Che significato ha in termini strategici per l’azienda questa apertura? Quali motivazioni hanno spinto alla scelta?

Olon è un’azienda fortemente basata sull’innovazione, quindi sono proprio gli investimenti in ricerca i più importanti. L’hub di Rodano avrà il duplice ruolo di integrare, coordinare e supportare le singole competenze dei vari centri e nello stesso tempo di svolgere attività di ricerca e sviluppo per proprio conto.

Come si inserisce questo investimento nel percorso di crescita internazionale?

Noi siamo innovatori di processo, riteniamo che l’attività di ricerca sia essenziale e imprescindibile per mantenere un ruolo di primo piano, se non addirittura di pionieri, nel costante avanzamento delle tecnologie. 

Quali sono le caratteristiche preminenti del nuovo centro di Rodano?

Intendiamo rinforzare le competenze in modo da avere processi sempre più sicuri dal punto di vista chimico. Inoltre, l’hub sarà funzionale a realizzare lo scale up dei processi stessi e sarà fondamentale per continuare a perseguire la sostenibilità ambientale ed economica che sono strettamente correlate. L’obiettivo ambizioso è arrivare allo zero waste, riuscendo ad esempio a utilizzare tutti i prodotti di base, avendo una perfetta conversione dei componenti di una reazione, utilizzando sostanze meno dannose per l’ambiente in impianti di più semplice realizzazione e gestione.
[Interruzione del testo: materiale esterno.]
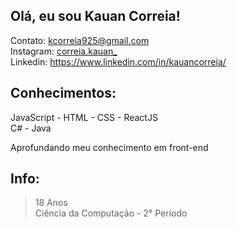 ## Olá, eu sou Kauan Correia!
Contato: kcorreia925@gmail.com  <br /> 
Instagram: [correia.kauan_](https://www.instagram.com/correia.kauan_/) <br />
Linkedin: https://www.linkedin.com/in/kauancorreia/

## Conhecimentos: 
JavaScript - HTML - CSS - ReactJS <br />
C# - Java <br />

Aprofundando meu conhecimento em front-end <br />

## Info: 
> 18 Anos <br /> 
 Ciência da Computação - 2° Período <br /> 

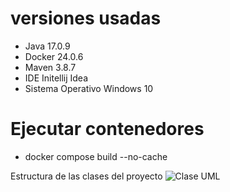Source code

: # versiones usadas
* Java 17.0.9
* Docker 24.0.6
* Maven 3.8.7
* IDE Initellij Idea 
* Sistema Operativo Windows 10

# Ejecutar contenedores 
* docker compose build --no-cache

Estructura de las clases del proyecto
![Clase UML](https://github.com/Luiso-o/GestionDeCitas_Hospital/assets/128043647/709a3534-b820-4e77-80ab-956afbcd2e46)
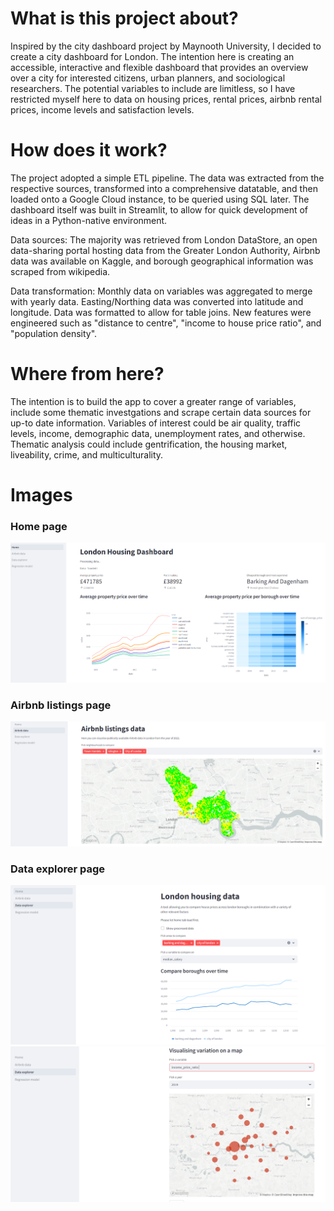 # What is this project about?
Inspired by the city dashboard project by Maynooth University, I decided to create a city dashboard for London. The intention here is creating an accessible, interactive and flexible dashboard that provides an overview over a city for interested citizens, urban planners, and sociological researchers. The potential variables to include are limitless, so I have restricted myself here to data on housing prices, rental prices, airbnb rental prices, income levels and satisfaction levels.

# How does it work?
The project adopted a simple ETL pipeline. The data was extracted from the respective sources, transformed into a comprehensive datatable, and then loaded onto a Google Cloud instance, to be queried using SQL later. The dashboard itself was built in Streamlit, to allow for quick development of ideas in a Python-native environment.

Data sources: The majority was retrieved from London DataStore, an open data-sharing portal hosting data from the Greater London Authority, Airbnb data was available on Kaggle, and borough geographical information was scraped from wikipedia. 

Data transformation: Monthly data on variables was aggregated to merge with yearly data. Easting/Northing data was converted into latitude and longitude. Data was formatted to allow for table joins. New features were engineered such as "distance to centre", "income to house price ratio", and "population density". 

# Where from here?
The intention is to build the app to cover a greater range of variables, include some thematic investgations and scrape certain data sources for up-to date information. Variables of interest could be air quality, traffic levels, income, demographic data, unemployment rates, and otherwise. Thematic analysis could include gentrification, the housing market, liveability, crime, and multiculturality.

# Images
### Home page
![Home page](../images/image.png)
### Airbnb listings page
![Airbnb page](../images/image2.png)
### Data explorer page
![Data explorer](../images/image3.png)
![Data explorer 2](../images/image4.png)
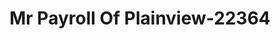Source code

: ---
f_zip-code: 79072
f_state-code: TX
title: Mr Payroll Of Plainview-22364
f_phone: 806-296-2274
f_city-only: Plainview
f_address: 411 West 5Th Street Plainview
f_location-unique-id: '22364'
slug: mr-payroll-of-plainview-22364
updated-on: '2024-05-30T13:46:58.046Z'
created-on: '2024-05-30T13:36:59.803Z'
published-on: '2024-05-30T13:54:32.469Z'
f_city-state: cms/city/plainview-tx.md
f_company: cms/company/mr-payroll-of-plainview.md
f_state: cms/state/texas.md
layout: '[payday-loan].html'
tags: payday-loan
---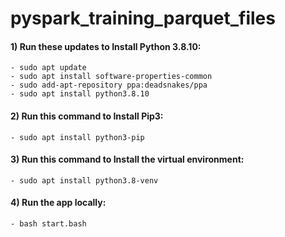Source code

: # pyspark_training_parquet_files

#### 1) Run these updates to Install Python 3.8.10:
    - sudo apt update
    - sudo apt install software-properties-common
    - sudo add-apt-repository ppa:deadsnakes/ppa
    - sudo apt install python3.8.10

#### 2) Run this command to Install Pip3:
    - sudo apt install python3-pip

#### 3) Run this command to Install the virtual environment:
    - sudo apt install python3.8-venv

#### 4) Run the app locally:
    - bash start.bash
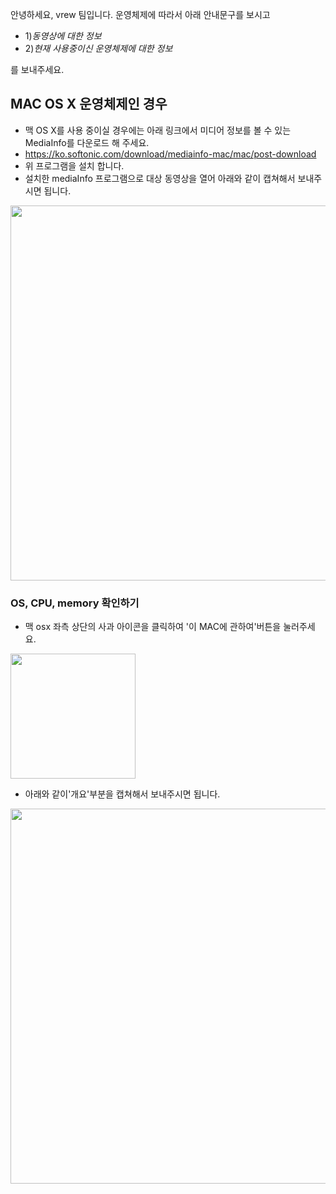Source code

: 


안녕하세요, vrew 팀입니다. 운영체제에 따라서 아래 안내문구를 보시고 

- 1)*동영상에 대한 정보* 
- 2)*현재 사용중이신 운영체제에 대한 정보* 

를 보내주세요.


## MAC OS X 운영체제인 경우

- 맥 OS X를 사용 중이실 경우에는  아래 링크에서 미디어 정보를 볼 수 있는 MediaInfo를 다운로드 해 주세요.
- https://ko.softonic.com/download/mediainfo-mac/mac/post-download
- 위 프로그램을 설치 합니다.
- 설치한 mediaInfo 프로그램으로 대상 동영상을 열어 아래와 같이 캡쳐해서 보내주시면 됩니다.
<img src="https://user-images.githubusercontent.com/46895707/51479561-f0648280-1dd1-11e9-954d-6b7204eadb1f.png" width="600">

### OS, CPU, memory 확인하기

- 맥 osx 좌측 상단의 사과 아이콘을 클릭하여 '이 MAC에 관하여'버튼을 눌러주세요.
<img src="https://user-images.githubusercontent.com/46895707/51479548-e6db1a80-1dd1-11e9-90f0-ea9079b5a9a1.png" width="200">

- 아래와 같이'개요'부분을 캡쳐해서 보내주시면 됩니다.
<img src="https://user-images.githubusercontent.com/46895707/51479553-e93d7480-1dd1-11e9-82aa-eef541a985f0.png" width="600">
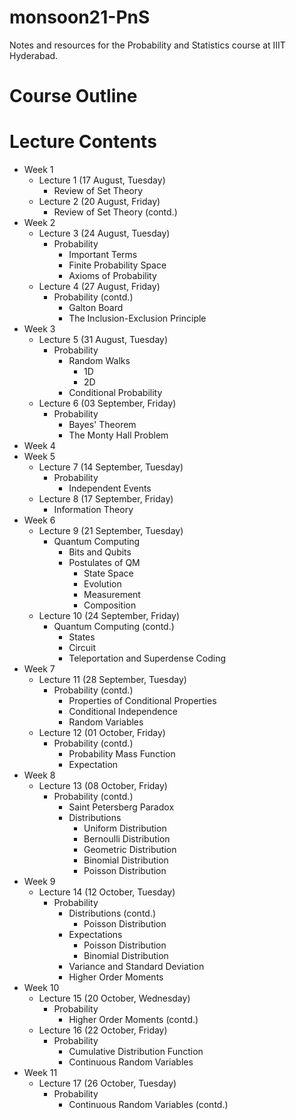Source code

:# monsoon21-PnS
Notes and resources for the Probability and Statistics course at IIIT Hyderabad.

# Course Outline

# Lecture Contents
* Week 1
    * Lecture 1 (17 August, Tuesday)
        - Review of Set Theory
    * Lecture 2 (20 August, Friday)
        - Review of Set Theory (contd.)
* Week 2
    * Lecture 3 (24 August, Tuesday)
        - Probability
            - Important Terms
            - Finite Probability Space
            - Axioms of Probability
    * Lecture 4 (27 August, Friday)
        - Probability (contd.)
            - Galton Board
            - The Inclusion-Exclusion Principle
* Week 3
    * Lecture 5 (31 August, Tuesday)
        - Probability
            - Random Walks
                - 1D
                - 2D
            - Conditional Probability
    * Lecture 6 (03 September, Friday)
        - Probability
            - Bayes' Theorem
            - The Monty Hall Problem
* Week 4
* Week 5
    * Lecture 7 (14 September, Tuesday)
        - Probability
            - Independent Events
    * Lecture 8 (17 September, Friday)
        - Information Theory
* Week 6
    * Lecture 9 (21 September, Tuesday)
        - Quantum Computing
            - Bits and Qubits
            - Postulates of QM
                - State Space
                - Evolution
                - Measurement
                - Composition
    * Lecture 10 (24 September, Friday)
        - Quantum Computing (contd.)
            - States
            - Circuit
            - Teleportation and Superdense Coding
* Week 7
    * Lecture 11 (28 September, Tuesday)
        - Probability (contd.)
            - Properties of Conditional Properties
            - Conditional Independence
            - Random Variables
    * Lecture 12 (01 October, Friday)
        - Probability (contd.)
            - Probability Mass Function
            - Expectation
* Week 8
    * Lecture 13 (08 October, Friday)
        - Probability (contd.)
            - Saint Petersberg Paradox
            - Distributions
                - Uniform Distribution
                - Bernoulli Distribution
                - Geometric Distribution
                - Binomial Distribution
                - Poisson Distribution
* Week 9
    * Lecture 14 (12 October, Tuesday)
        - Probability
            - Distributions (contd.)
                - Poisson Distribution
            - Expectations
                - Poisson Distribution
                - Binomial Distribution
            - Variance and Standard Deviation
            - Higher Order Moments
* Week 10
    * Lecture 15 (20 October, Wednesday)
        - Probability
            - Higher Order Moments (contd.)
    * Lecture 16 (22 October, Friday)
        - Probability
            - Cumulative Distribution Function
            - Continuous Random Variables
* Week 11
    * Lecture 17 (26 October, Tuesday)
        - Probability
            - Continuous Random Variables (contd.)
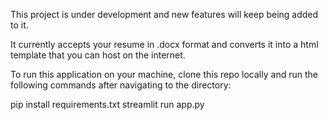 This project is under development and new features will keep being added to it.

It currently accepts your resume in .docx format and converts it into a html template that you can host on the internet.

To run this application on your machine, clone this repo locally and run the following commands after navigating to the directory:

pip install requirements.txt
streamlit run app.py
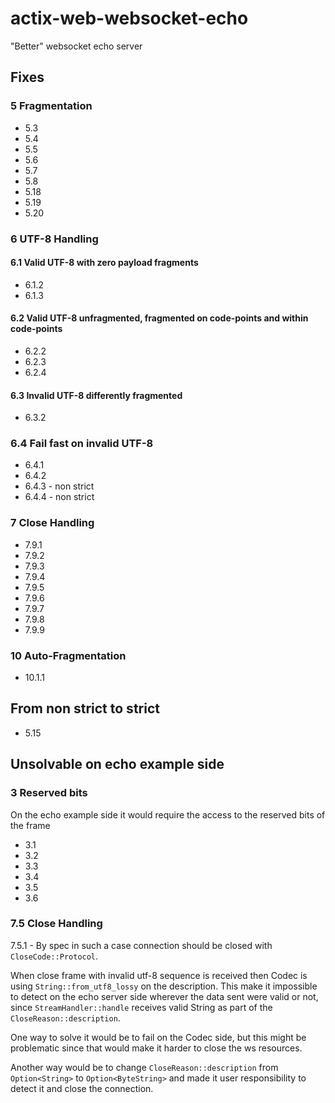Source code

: # actix-web-websocket-echo

"Better" websocket echo server

## Fixes

### 5 Fragmentation

- 5.3
- 5.4
- 5.5
- 5.6
- 5.7
- 5.8
- 5.18
- 5.19
- 5.20

### 6 UTF-8 Handling

#### 6.1 Valid UTF-8 with zero payload fragments

- 6.1.2
- 6.1.3

#### 6.2 Valid UTF-8 unfragmented, fragmented on code-points and within code-points

- 6.2.2
- 6.2.3
- 6.2.4

#### 6.3 Invalid UTF-8 differently fragmented

- 6.3.2

### 6.4 Fail fast on invalid UTF-8

- 6.4.1
- 6.4.2
- 6.4.3 - non strict
- 6.4.4 - non strict

### 7 Close Handling

- 7.9.1
- 7.9.2
- 7.9.3
- 7.9.4
- 7.9.5
- 7.9.6
- 7.9.7
- 7.9.8
- 7.9.9

### 10 Auto-Fragmentation

- 10.1.1 

## From non strict to strict

- 5.15

## Unsolvable on echo example side

### 3 Reserved bits

On the echo example side it would require the access to the reserved bits of the frame

- 3.1
- 3.2
- 3.3
- 3.4
- 3.5
- 3.6

### 7.5 Close Handling

7.5.1 - By spec in such a case connection should be closed with `CloseCode::Protocol`.

When close frame with invalid utf-8 sequence is received then Codec is using `String::from_utf8_lossy` on the description. This make it impossible to detect on the echo server side wherever the data sent were valid or not, since `StreamHandler::handle` receives valid String as part of the `CloseReason::description`.

One way to solve it would be to fail on the Codec side, but this might be problematic since that would make it harder to close the ws resources.

Another way would be to change `CloseReason::description` from `Option<String>` to `Option<ByteString>` and made it user responsibility to detect it and close the connection.
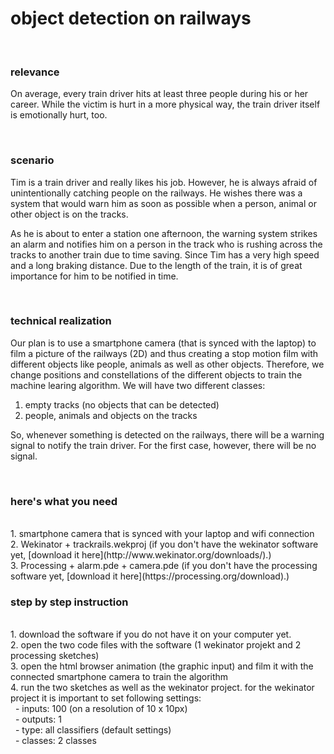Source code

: # object detection on railways
<br />
<h3>relevance</h3>

On average, every train driver hits at least three people during his or her career. While the victim is hurt in a more physical way, the train driver itself is emotionally hurt, too.

<br />
<h3>scenario</h3>

Tim is a train driver and really likes his job. However, he is always afraid of unintentionally catching people on the railways.  He wishes there was a system that would warn him as soon as possible when a person, animal or other object is on the tracks.

As he is about to enter a station one afternoon, the warning system strikes an alarm and notifies him on a person in the track who is rushing across the tracks to another train due to time saving. Since Tim has a very high speed and a long braking distance. Due to the length of the train, it is of great importance for him to be notified in time.

<br />
<h3>technical realization</h3>

Our plan is to use a smartphone camera (that is synced with the laptop) to film a picture of the railways (2D) and thus creating a stop motion film with different objects like people, animals as well as other objects. Therefore, we change positions and constellations of the different objects to train the machine learing algorithm. 
We will have two different classes:
1. empty tracks (no objects that can be detected)
2. people, animals and objects on the tracks

So, whenever something is detected on the railways, there will be a warning signal to notify the train driver. For the first case, however, there will be no signal.

<br />
<h3>here's what you need</h3>
<br />
1. smartphone camera that is synced with your laptop and wifi connection
<br />
2. Wekinator + trackrails.wekproj (if you don't have the wekinator software yet,  [download it here](http://www.wekinator.org/downloads/).)
<br />
3. Processing + alarm.pde + camera.pde (if you don't have the processing software yet, [download it here](https://processing.org/download).)

<br />
<h3>step by step instruction</h3>
<br />
1. download the software if you do not have it on your computer yet.
<br />
2. open the two code files with the software (1 wekinator projekt and 2 processing sketches)
<br />
3. open the html browser animation (the graphic input) and film it with the connected smartphone camera to train the algorithm
<br />
4. run the two sketches as well as the wekinator project. 
for the wekinator project it is important to set following settings:
<br />
&nbsp; - inputs: 100 (on a resolution of 10 x 10px)
<br />
&nbsp; - outputs: 1
<br />
&nbsp; - type: all classifiers (default settings)
<br />
&nbsp; - classes: 2 classes
<br />
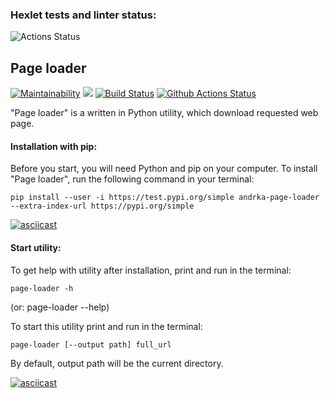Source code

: ### Hexlet tests and linter status:
![Actions Status](/workflows/hexlet-check/badge.svg)

## Page loader

[![Maintainability](https://api.codeclimate.com/v1/badges/0f10d4df5001658af2bd/maintainability)](https://codeclimate.com/github/Andrka/python-project-lvl3/maintainability) <a href="https://codeclimate.com/github/Andrka/python-project-lvl3/test_coverage"><img src="https://api.codeclimate.com/v1/badges/0f10d4df5001658af2bd/test_coverage" /></a> [![Build Status](https://travis-ci.org/Andrka/python-project-lvl3.svg?branch=main)](https://travis-ci.org/Andrka/python-project-lvl3) [![Github Actions Status](https://github.com/Andrka/python-project-lvl3/workflows/Python%20CI/badge.svg)](https://github.com/Andrka/python-project-lvl3/actions)

"Page loader" is a written in Python utility, which download requested web page.

#### Installation with pip:

Before you start, you will need Python and pip on your computer. To install "Page loader", run the following command in your terminal:

`pip install --user -i https://test.pypi.org/simple andrka-page-loader --extra-index-url https://pypi.org/simple`

[![asciicast](https://asciinema.org/a/5K7HtKsfmv70lEggSPwBz8QeW.svg)](https://asciinema.org/a/5K7HtKsfmv70lEggSPwBz8QeW)

#### Start utility:

To get help with utility after installation, print and run in the terminal:

`page-loader -h`

(or: page-loader --help)

To start this utility print and run in the terminal:

`page-loader [--output path] full_url`

By default, output path will be the current directory.

[![asciicast](https://asciinema.org/a/rMcf4yy0FgItM13HrIHdNNLsK.svg)](https://asciinema.org/a/rMcf4yy0FgItM13HrIHdNNLsK)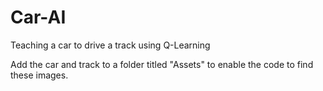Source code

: # Car-AI
Teaching a car to drive a track using Q-Learning

Add the car and track to a folder titled "Assets" to enable the code to find these images.
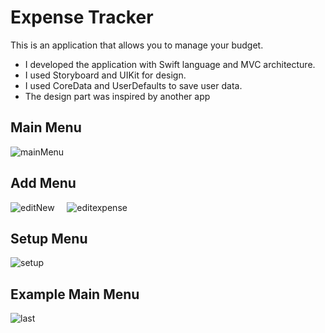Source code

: # Expense Tracker 

 This is an application that allows you to manage your budget.
 
 * I developed the application with Swift language and MVC architecture.
 * I used Storyboard and UIKit for design.
 * I used CoreData and UserDefaults to save user data.
 * The design part was inspired by another app 
 
 
 ## Main Menu 
![mainMenu](https://user-images.githubusercontent.com/109242794/200137532-2c90b885-a05a-4a86-b577-b21c8798f5f8.png)


## Add Menu 

![editNew](https://user-images.githubusercontent.com/109242794/200137414-f769fd40-80f9-4d3f-aa2d-b0c7fc3f0c3b.png) &nbsp;&nbsp;&nbsp;&nbsp;![editexpense](https://user-images.githubusercontent.com/109242794/200137426-b0cfdad0-8b42-43bd-a2d0-2e0d4d6b634b.png)

## Setup Menu 
![setup](https://user-images.githubusercontent.com/109242794/200137541-62cd6355-130c-40da-9169-34062529595f.png)

## Example Main Menu 
![last](https://user-images.githubusercontent.com/109242794/200137614-610c4f2e-f635-4d37-92cf-e3d5eb12bba2.png)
Che tipo di rapporto ci sarà con gli altri centri Olon?

Noi siamo cresciuti per acquisizione e abbiamo sempre pensato fosse indispensabile mantenere vicino agli impianti di produzione le persone che sono esperte di quella specifica tecnologia. L’hub è di supporto e di integrazione a questi centri, con l’idea di creare team multidisciplinari per le singole tecnologie.

Cosa vi ha condotto a essere leader mondiale nel vostro settore?

La nostra capacità di integrare nel tempo le diverse realtà industriali via via acquisite. Abbiamo sempre seguito una logica sinergica per ottimizzare l’opportunità di business, sia in termini di sinergie di costo che di integrazione di business models.

Ci saranno anche giovani tra i nuovi assunti dell’hub?

Anche in questo caso parlo di integrazione, un mix tra persone provenienti da diversi gruppi senza particolare riguardo all’età per una sorta di cross fertilization. Qui si possono seguire due percorsi di crescita tecnico specialistico, creando i massimi esperti nel singolo topic, oppure manageriale. Noi abbiamo necessità di attrarre talenti della ricerca.

Quali sono gli obiettivi e le sfide per il futuro?

La sfida è sempre quella di crescere, acquisendo competenze e assets. In ambito tecnologico ci stiamo focalizzando sull’introduzione della continuous manufacturing, della biocatalisi e della photochemistry. Il fatturato di Olon nel 2023 supererà i 600 milioni di euro, con una crescita Cagr 14 % negli ultimi 5 anni. Intendiamo continuare a crescere.